> **YOUR ASSIGNMENT**
Find the string "size" in the entries and copy each line that has it.

(Dataset entries)
· · · · · · ·

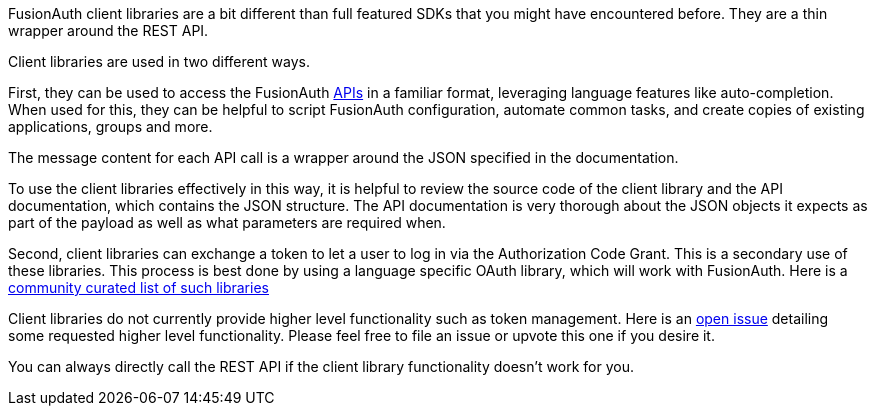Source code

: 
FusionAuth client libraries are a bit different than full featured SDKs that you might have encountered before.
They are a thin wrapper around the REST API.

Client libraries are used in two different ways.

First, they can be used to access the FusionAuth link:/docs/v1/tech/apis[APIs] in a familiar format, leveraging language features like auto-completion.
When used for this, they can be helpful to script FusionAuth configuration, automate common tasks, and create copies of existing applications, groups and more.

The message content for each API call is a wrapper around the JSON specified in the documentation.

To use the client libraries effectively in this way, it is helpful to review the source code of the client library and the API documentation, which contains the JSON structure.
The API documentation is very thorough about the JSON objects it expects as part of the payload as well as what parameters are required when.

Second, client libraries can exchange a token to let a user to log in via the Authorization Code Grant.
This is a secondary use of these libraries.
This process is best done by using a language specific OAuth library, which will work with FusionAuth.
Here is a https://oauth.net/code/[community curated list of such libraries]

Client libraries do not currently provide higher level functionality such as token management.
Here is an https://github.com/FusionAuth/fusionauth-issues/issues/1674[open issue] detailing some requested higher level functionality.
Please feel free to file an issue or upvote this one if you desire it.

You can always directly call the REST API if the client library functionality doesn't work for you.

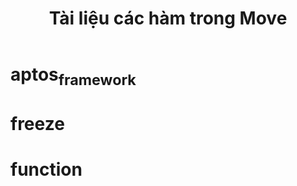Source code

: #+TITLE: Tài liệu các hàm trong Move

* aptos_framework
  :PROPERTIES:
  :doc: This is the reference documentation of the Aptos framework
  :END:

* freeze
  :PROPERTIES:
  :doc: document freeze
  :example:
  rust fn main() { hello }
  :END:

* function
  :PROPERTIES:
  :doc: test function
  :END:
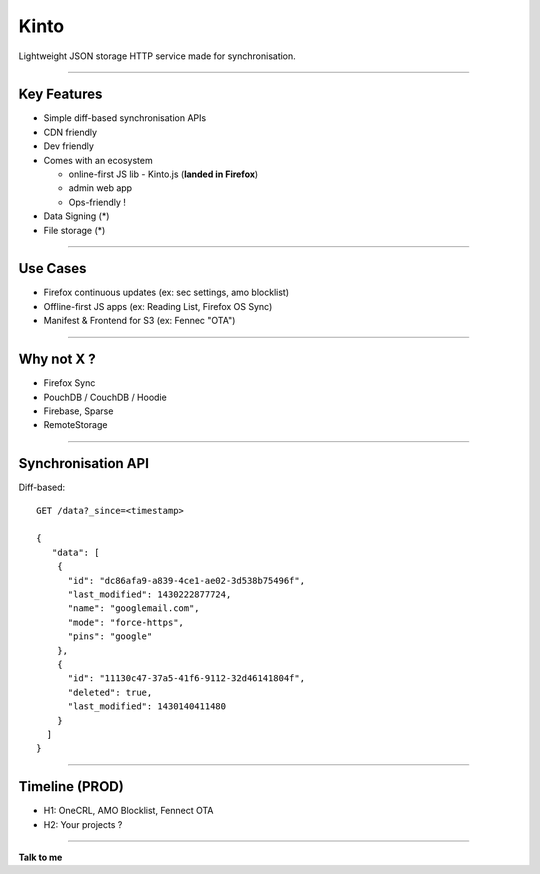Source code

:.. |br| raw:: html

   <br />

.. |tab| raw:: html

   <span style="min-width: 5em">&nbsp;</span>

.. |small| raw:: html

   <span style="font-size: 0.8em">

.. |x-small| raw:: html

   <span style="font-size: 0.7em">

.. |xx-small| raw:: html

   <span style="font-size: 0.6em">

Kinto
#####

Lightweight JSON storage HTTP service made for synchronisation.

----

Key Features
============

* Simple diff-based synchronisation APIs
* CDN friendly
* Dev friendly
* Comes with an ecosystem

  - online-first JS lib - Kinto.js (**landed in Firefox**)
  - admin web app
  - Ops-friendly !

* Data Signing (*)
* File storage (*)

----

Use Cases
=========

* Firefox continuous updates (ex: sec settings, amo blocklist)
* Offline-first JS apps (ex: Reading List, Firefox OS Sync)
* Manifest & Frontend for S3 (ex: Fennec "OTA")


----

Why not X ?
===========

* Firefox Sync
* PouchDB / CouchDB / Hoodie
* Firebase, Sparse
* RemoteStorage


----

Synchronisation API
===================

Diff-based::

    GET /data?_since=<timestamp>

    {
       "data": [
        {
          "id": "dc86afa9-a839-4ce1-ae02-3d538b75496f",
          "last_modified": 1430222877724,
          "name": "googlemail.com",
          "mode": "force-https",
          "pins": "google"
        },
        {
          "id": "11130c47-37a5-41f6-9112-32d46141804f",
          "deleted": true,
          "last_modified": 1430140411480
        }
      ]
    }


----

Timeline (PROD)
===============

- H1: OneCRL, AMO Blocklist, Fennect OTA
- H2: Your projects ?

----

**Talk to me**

· · · · · · ·

> **FINISHED TASK**
   <span style="font-size: 0.8em">
   <span style="font-size: 0.7em">
   <span style="font-size: 0.6em">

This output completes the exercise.